■名詞とは何か:主格にならない名詞について

    

1 大野晋による名詞の定義

名詞のことを考えていたら、そういえば大野晋が名詞について書いていたなあ…と思いだしました。『日本語の文法を考える』で、日本語の半分以上が名詞になっていると指摘しています。そして名詞とは何かを説明しています。以下のようなものでした。

▼われわれがある一つのもの、またはこと、あるいは観念を対象としてとらえ、それが存在すると考えるとき、それに一つの名前をつける。そして他と区別しようとする。それが名詞である。

この発想で名詞を作っていくと、名前のついたものすべてが名詞になるのでしょう。名詞が多くなるのはそのつくられ方からしても、当然なのかもしれません。少し絞り込むか、名詞内で分類した方がよさそうです。言葉の機能から考えることも必要でしょう。

そうなると、日本語における主語や主題について、踏み込まなくてはならなくなります。しかし簡単に共通認識が出来そうにありませんから、名詞が増えて、差しさわりのない分類のみになっています。形容動詞を区分したり、代名詞を区分したくなるのでしょう。

     

2 「なる」接続可能な言葉

名詞について一番問題になるのは、主格になる名詞と、ならない名詞があることです。主格になるとは、センテンスの主役になる言葉であるかどうか、文末の主体になる言葉かどうかということになります、これを主語と呼ぶなら、主語になるかどうかの条件です。

大野は『日本語の文法を考える』で抽象名詞を取り上げて論じていましたが、それ以上に、文末の主体にならない言葉が問題になります。たとえば「尊厳」という言葉の品詞はどうなるのでしょうか。辞書では、名詞・形容動詞とあるか、名詞とあります。

形容動詞と記述されているのは、「尊厳なる爵位」「極めて尊厳なり」といった旧式の言い方が可能だったからでしょう。旧式の言い方なら、「なる」が活用して動詞のようにもみえます。現在では「尊厳な爵位」とは言いませんから形容動詞ではないでしょう。

しかし大切なことは、「人間の尊厳が問われている」という言い方が可能であるという点です。「問われている」ことの主体は「尊厳」ですから、センテンスの主役、主格になっています。「小諸なる古城のほとり」の「小諸」と同じ扱いだといえます。

      

3 主格にならないことの確認

形容動詞と呼ばれることのあるナ接続が可能な言葉の場合、文末の主体にはならない、センテンスの主役にならないという点が重要でしょう。「きれいが一番」という場合、「きれい」が主体ではなくて、「きれいなこと」がセンテンスの主役と見るべきです。

「厳格な人」というときの「厳格」も、「厳格が信条」という言い方が成り立ちますが、「厳格なこと」が主格であると見るべきでしょう。

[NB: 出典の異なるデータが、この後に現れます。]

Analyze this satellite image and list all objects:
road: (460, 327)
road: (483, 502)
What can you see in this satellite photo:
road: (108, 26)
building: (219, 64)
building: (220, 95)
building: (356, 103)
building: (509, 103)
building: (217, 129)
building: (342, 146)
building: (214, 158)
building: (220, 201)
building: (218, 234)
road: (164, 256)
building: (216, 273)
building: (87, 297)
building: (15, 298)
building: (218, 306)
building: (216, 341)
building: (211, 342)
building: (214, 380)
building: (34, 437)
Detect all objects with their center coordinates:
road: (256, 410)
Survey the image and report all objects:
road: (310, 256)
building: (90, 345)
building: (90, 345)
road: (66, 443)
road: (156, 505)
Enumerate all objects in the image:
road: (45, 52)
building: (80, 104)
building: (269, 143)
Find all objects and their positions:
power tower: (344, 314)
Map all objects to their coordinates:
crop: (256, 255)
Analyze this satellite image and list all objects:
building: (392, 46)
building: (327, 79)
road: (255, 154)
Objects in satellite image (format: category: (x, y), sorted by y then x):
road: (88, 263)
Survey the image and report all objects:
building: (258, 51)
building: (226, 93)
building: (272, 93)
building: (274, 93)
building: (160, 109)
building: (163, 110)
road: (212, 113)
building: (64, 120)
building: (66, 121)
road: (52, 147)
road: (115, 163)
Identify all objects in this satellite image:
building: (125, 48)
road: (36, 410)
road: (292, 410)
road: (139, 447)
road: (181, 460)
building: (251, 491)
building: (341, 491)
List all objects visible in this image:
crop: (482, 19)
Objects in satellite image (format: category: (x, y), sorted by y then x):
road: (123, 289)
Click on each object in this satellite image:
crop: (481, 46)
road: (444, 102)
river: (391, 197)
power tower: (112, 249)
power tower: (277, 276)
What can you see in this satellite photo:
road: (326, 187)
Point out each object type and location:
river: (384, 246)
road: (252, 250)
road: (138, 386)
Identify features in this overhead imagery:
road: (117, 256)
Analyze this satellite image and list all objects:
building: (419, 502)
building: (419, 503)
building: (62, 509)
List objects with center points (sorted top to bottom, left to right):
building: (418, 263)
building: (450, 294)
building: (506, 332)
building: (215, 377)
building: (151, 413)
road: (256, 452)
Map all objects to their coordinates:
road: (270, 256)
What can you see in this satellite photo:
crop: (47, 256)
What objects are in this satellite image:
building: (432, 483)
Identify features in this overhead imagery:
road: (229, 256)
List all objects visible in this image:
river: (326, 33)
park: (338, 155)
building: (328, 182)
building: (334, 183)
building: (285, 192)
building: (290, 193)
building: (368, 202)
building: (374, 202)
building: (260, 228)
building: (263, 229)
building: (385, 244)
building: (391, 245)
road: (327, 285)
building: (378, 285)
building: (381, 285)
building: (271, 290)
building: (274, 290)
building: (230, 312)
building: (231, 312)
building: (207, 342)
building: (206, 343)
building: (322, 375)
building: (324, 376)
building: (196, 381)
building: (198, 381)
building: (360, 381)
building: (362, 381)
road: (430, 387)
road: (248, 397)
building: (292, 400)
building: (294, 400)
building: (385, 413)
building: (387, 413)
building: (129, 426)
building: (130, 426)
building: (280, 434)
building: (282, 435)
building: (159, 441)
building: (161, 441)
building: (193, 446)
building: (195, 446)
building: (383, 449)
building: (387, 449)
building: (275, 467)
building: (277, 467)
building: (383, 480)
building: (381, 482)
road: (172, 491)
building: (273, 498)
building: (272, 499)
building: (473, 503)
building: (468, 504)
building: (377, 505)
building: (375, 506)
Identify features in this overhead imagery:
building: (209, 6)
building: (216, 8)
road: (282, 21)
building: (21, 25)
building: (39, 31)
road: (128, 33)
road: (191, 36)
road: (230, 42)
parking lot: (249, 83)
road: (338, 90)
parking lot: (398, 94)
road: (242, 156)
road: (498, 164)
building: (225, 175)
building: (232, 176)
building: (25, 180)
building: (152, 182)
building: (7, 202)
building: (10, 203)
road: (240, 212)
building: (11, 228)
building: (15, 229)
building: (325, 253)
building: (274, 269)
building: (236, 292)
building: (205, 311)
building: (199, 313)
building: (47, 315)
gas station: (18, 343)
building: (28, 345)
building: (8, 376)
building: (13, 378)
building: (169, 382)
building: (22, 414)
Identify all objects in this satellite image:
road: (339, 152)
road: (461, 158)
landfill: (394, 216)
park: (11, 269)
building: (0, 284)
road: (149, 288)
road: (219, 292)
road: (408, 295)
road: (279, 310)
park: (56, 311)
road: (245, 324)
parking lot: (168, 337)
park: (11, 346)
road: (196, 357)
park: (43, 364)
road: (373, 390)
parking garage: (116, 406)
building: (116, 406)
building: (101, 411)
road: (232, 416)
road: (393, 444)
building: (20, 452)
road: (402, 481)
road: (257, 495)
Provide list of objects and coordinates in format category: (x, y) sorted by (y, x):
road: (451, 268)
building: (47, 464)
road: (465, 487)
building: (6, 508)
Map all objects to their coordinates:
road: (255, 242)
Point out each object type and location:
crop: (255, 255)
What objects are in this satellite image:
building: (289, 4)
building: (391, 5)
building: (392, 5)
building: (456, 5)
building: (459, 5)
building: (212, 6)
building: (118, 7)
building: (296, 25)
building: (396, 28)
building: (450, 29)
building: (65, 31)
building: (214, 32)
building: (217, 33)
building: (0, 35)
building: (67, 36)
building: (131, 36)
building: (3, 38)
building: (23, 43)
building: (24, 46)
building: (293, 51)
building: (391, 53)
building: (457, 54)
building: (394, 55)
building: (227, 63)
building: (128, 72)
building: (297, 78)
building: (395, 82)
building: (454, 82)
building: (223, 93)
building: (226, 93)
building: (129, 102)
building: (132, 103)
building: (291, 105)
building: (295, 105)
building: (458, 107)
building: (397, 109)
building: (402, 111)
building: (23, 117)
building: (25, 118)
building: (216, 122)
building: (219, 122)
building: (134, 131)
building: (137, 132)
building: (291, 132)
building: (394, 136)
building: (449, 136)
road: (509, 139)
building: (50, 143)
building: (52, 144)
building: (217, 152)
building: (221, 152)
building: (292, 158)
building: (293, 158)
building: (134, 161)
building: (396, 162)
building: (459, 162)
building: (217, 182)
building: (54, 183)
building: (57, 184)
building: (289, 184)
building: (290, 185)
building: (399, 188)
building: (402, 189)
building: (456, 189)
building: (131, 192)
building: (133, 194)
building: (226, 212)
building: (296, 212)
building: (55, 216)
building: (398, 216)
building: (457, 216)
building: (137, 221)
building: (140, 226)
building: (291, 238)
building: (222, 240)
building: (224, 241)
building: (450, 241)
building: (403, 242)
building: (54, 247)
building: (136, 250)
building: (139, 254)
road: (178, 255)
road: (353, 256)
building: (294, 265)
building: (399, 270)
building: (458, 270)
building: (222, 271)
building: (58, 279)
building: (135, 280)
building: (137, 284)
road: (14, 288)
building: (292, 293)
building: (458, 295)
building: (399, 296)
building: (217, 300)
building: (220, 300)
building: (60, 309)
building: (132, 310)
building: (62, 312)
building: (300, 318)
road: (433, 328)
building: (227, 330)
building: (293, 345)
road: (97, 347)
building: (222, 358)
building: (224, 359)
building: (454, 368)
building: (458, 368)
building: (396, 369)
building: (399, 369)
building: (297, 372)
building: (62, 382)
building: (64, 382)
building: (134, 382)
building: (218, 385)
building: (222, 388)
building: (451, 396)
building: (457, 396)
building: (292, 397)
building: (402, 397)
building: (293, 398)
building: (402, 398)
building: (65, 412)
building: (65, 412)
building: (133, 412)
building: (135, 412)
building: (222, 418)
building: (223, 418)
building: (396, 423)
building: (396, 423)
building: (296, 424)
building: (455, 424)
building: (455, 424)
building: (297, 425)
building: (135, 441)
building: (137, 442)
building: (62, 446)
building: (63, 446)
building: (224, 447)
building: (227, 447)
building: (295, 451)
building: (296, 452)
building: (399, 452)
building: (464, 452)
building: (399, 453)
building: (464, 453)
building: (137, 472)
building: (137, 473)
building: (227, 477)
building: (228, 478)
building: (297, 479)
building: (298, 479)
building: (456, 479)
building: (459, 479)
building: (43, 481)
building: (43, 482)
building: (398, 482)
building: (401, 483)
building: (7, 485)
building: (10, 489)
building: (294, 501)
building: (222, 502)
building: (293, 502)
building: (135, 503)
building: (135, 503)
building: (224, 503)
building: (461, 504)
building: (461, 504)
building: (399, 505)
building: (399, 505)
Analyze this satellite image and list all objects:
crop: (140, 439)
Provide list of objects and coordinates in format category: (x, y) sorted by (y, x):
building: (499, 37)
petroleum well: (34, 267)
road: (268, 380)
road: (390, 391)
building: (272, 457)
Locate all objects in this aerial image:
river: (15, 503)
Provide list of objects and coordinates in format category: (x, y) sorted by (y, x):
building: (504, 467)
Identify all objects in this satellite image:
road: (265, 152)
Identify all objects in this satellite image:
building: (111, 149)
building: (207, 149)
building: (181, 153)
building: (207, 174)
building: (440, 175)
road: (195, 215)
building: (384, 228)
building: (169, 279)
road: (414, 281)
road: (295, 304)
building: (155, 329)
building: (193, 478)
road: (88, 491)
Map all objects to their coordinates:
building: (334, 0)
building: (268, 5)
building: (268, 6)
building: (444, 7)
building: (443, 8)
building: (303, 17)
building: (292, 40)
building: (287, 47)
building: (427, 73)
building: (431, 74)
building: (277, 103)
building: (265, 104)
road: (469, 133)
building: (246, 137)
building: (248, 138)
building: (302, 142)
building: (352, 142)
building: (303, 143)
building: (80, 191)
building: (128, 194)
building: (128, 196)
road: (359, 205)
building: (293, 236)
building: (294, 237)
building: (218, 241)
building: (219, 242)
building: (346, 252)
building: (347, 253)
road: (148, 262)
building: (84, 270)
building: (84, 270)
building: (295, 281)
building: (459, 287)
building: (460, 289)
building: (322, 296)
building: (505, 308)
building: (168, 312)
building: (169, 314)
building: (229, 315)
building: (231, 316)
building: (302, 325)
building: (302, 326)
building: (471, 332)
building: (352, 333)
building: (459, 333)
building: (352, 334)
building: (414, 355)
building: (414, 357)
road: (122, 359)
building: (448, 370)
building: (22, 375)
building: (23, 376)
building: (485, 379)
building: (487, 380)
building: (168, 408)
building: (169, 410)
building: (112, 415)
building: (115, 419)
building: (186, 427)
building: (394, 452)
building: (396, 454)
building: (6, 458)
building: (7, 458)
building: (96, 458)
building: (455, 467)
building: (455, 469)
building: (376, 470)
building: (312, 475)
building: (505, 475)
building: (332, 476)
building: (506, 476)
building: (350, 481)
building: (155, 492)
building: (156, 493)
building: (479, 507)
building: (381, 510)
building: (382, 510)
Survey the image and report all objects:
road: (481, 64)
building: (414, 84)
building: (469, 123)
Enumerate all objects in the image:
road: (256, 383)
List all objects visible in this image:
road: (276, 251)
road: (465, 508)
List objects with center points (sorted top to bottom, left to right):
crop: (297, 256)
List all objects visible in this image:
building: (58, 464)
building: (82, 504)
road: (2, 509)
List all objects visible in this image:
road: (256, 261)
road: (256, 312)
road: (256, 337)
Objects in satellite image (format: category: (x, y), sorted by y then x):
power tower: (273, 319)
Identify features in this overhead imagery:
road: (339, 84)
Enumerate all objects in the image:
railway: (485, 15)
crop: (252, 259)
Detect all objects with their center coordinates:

ナ接続の言葉をグループ化することの意義は、その言葉が主格にならない点を確認するところにあります。

同様に「満開」「最高」「唯一」などのグループを考えることも可能でしょう。これらは辞書でも名詞とされます。しかし「満開(の時期)が」「最高(の点数)が」「唯一(のもの)が」のように、主格になりません。名詞の機能を再検討する必要がありそうです。